An ophthalmologist billed Medicare for laser surgery when all he performed was post-operative suture removal. He and his surgery center agreed to pay $750,000 in settlement of false Medicare billings.

A laboratory submitted 300 claims for blood tests performed on hospital patients as being done by doctors working for the lab. Instead, the tests and analysis were performed by hospital technicians, and were already included in reimbursements to the hospital. The lab agreed to pay $1 million to settle the Medicare fraud charges.

Eighty-seven (87) hospitals were sued under the False Claims Act claiming that they submitted duplicate claims for outpatient services for Medicare patients performed within 3 days of admission to the hospital. These services had already been reimbursed as part of the hospital stays. Settlement $3.5 Million.

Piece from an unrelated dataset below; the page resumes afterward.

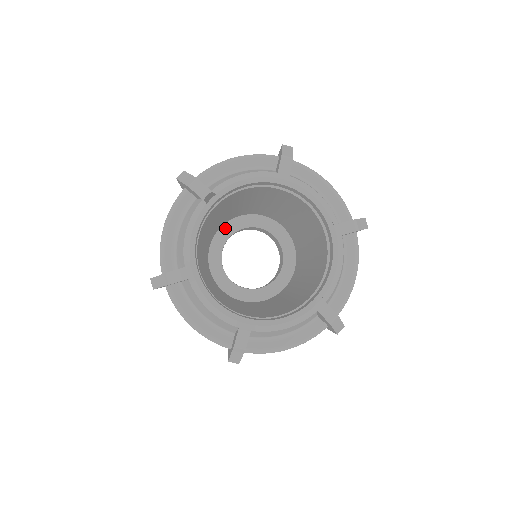
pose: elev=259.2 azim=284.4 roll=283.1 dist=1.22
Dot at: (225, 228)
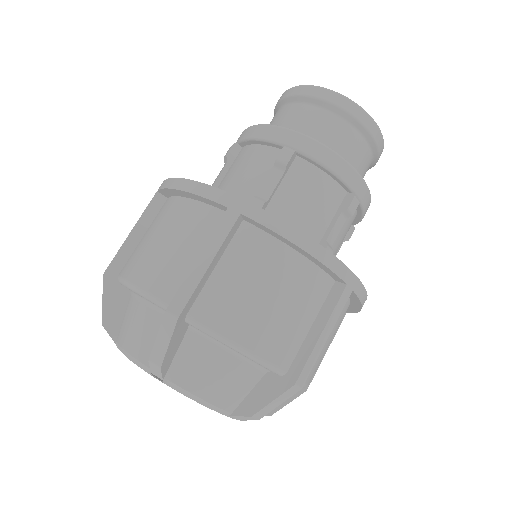
Dot at: occluded
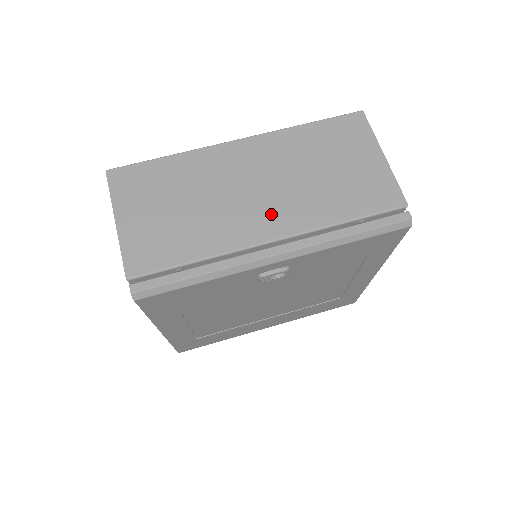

A Medicare provider of ophthalmology services was sued for fraudulent Medicare billings by its billing company. The billing service fragmented and submitted as separate claims surgical procedures which Medicare had already reimbursed the provider for as part of global payments. The service was convicted in 1989 for Medicare fraud. CMP settlements of $3.1 million and $630,000 have been made with providers in Massachusetts and Texas, respectively. Florida signed a $2.85 million civil monetary penalty with the provider. Total Settlement $6.15 Million.